Die Bücher gibts ab dem 2. Kapitel, sind aber nicht gerade billig.

*EDIT:*


			
				HateCrewDeathtroll am 07.10.2005 15:42 schrieb:
			
		

> Als reiner Bogenschütze???
> Also ich würd dir raten den Söldnern beizutreten weil man bei khaled dann den drachenbogen kaufen kann (160 schaden)


Da hab ich doch was vergessen.

Khaled verkauft einem auch als Feuermagier oder Paladin die Waffen, man muss ihn nur als "Anwärter" nach den Waffen fragen.
Also ein wenig Respekt bei den Söldnern verschaffen, Khaled nach Waffen fragen, und danach erst einer anderen Gilde Beitreten.


----------



## Bluemoonanno (10. Oktober 2005)

*AW: Gothic 2 DNDR als Bogenschütze?*

Hallo ,

vielen Dank für Eure Antworten.



> geh dir am besten am anfang schon den bogen der auf dexters turm liegt klauen.....(flammenbogen)



Das ist doch der Feuerbogen, den habe ich schon geholt. 

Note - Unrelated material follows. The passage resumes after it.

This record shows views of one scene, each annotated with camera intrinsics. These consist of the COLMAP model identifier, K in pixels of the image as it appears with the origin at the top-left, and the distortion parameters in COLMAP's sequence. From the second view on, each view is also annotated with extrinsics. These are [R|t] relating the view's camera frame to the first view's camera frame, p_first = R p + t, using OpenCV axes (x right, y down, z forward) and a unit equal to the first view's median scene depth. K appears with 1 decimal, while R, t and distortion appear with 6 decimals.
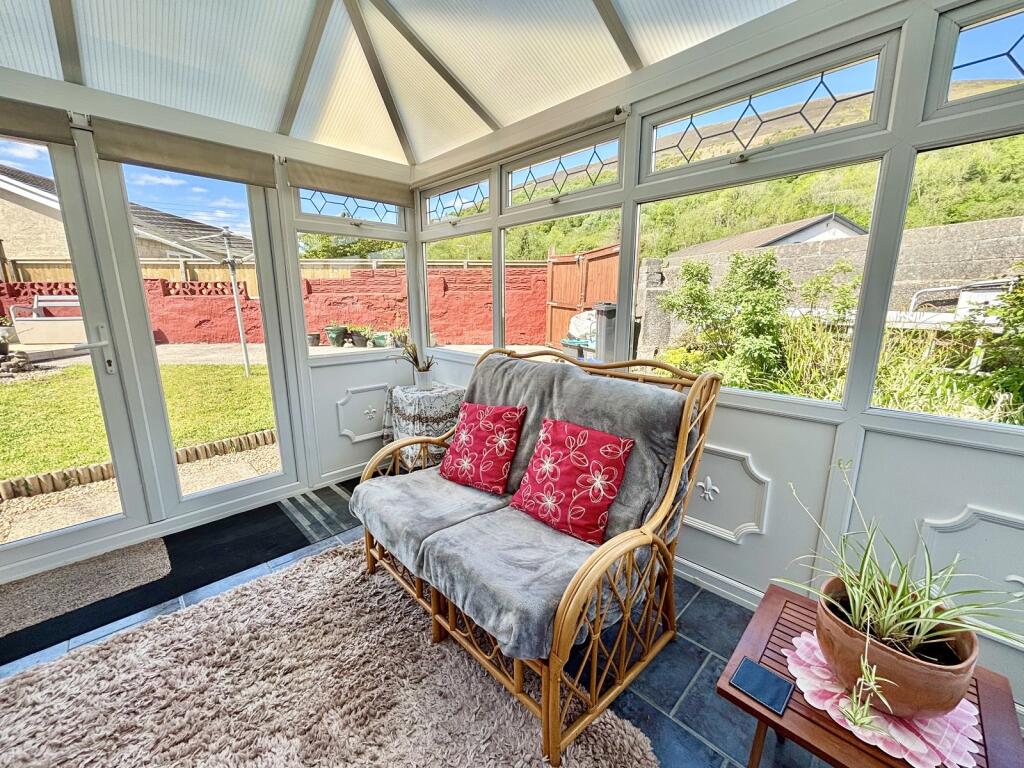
lens RADIAL K [[413.5, 0, 513.4], [0, 413.5, 378.5], [0, 0, 1]] dist [0.004224, -0.000160]
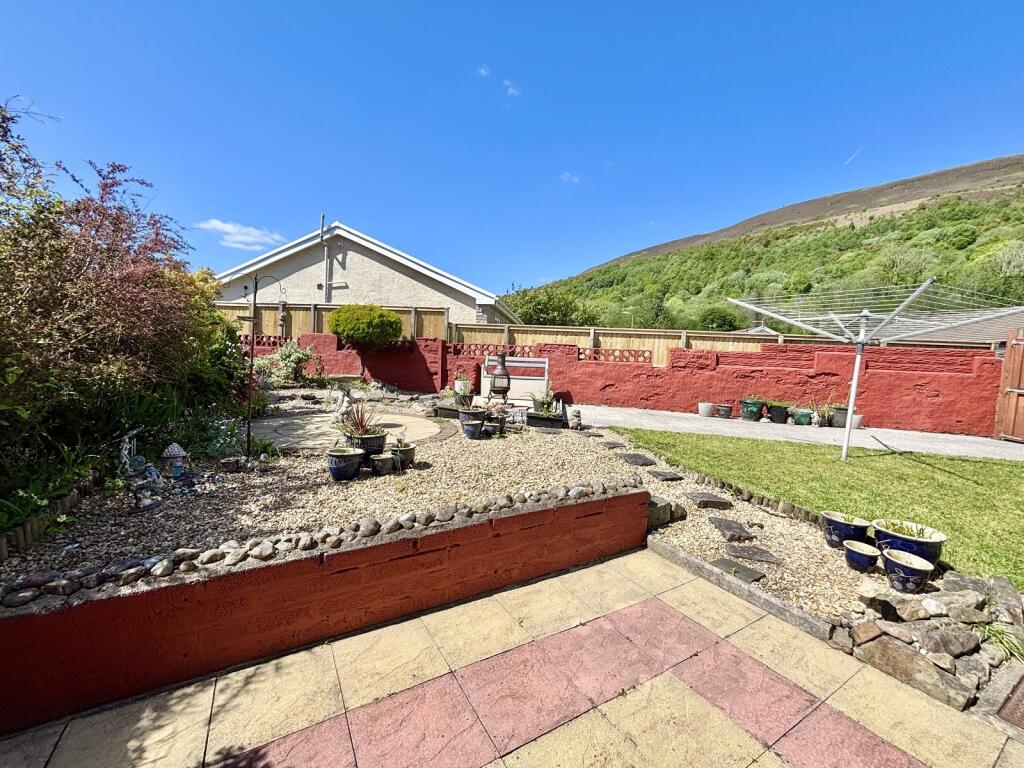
lens RADIAL K [[413.5, 0, 513.4], [0, 413.5, 378.5], [0, 0, 1]] dist [0.004224, -0.000160]
pose [[0.971081, 0.061881, -0.230590, -0.732689], [-0.094920, 0.986280, -0.135060, 0.010766], [0.219069, 0.153042, 0.963632, -0.075680]]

> Ach übrigens das buch "der südländischen verteidigung" gibts erst im 3. oder 5. kapitel.Wenn du bogen geschick und einhand also bis zum 3. kapitel aufpowern willst dann mach das ich habs versucht un bin gescheitert.Viel Glück ich nehm an du bist kein rollenspielanfänger



Im 2. Kapitel gibt es die ja bei Lutero. (den habe ich schon "vergessen lassen" das ich ihm die beiden Bücher abnahm). Ich möchte gerne für den Nahkampf die Betty benutzen, da die ja speziell für Dex Char gut ist.



> Khaled verkauft einem auch als Feuermagier oder Paladin die Waffen, man muss ihn nur als "Anwärter" nach den Waffen fragen.
> Also ein wenig Respekt bei den Söldnern verschaffen, Khaled nach Waffen fragen, und danach erst einer anderen Gilde Beitreten.



Danke, das werde ich dann auf jeden Fall so machen, gut zu wissen!   

Ich werde Euch bestimmt noch mal um Hilfe/Tipps bitten müssen und hoffe, damit nicht zu nerven! 

cu bluemoonano


----------



## LordKugelfisch (10. Oktober 2005)

*AW: Gothic 2 DNDR als Bogenschütze?*

Wo is denn das Problem der meisterdegen ist doch auch Relativ gut, macht immerhin 120 Schaden und braucht nur Geschicklichkeit! Den kann man nehmen für Gegner die gegen Pfeile immun sind.


----------



## Homerclon (10. Oktober 2005)

*AW: Gothic 2 DNDR als Bogenschütze?*



			
				LordKugelfisch am 10.10.2005 21:35 schrieb:
			
		

> Wo is denn das Problem der meisterdegen ist doch auch Relativ gut, macht immerhin 120 Schaden und braucht nur Geschicklichkeit! Den kann man nehmen für Gegner die gegen Pfeile immun sind.


Eigentlich ist es geschmackssache.

Ob nun Meisterdegen oder Betty, den Vorteil der Betty mehr Schaden auszuteilen,(Betty macht 130Schaden) gleicht der Degen durch den Bonus von 10% auf den Einhandskill wieder aus.


----------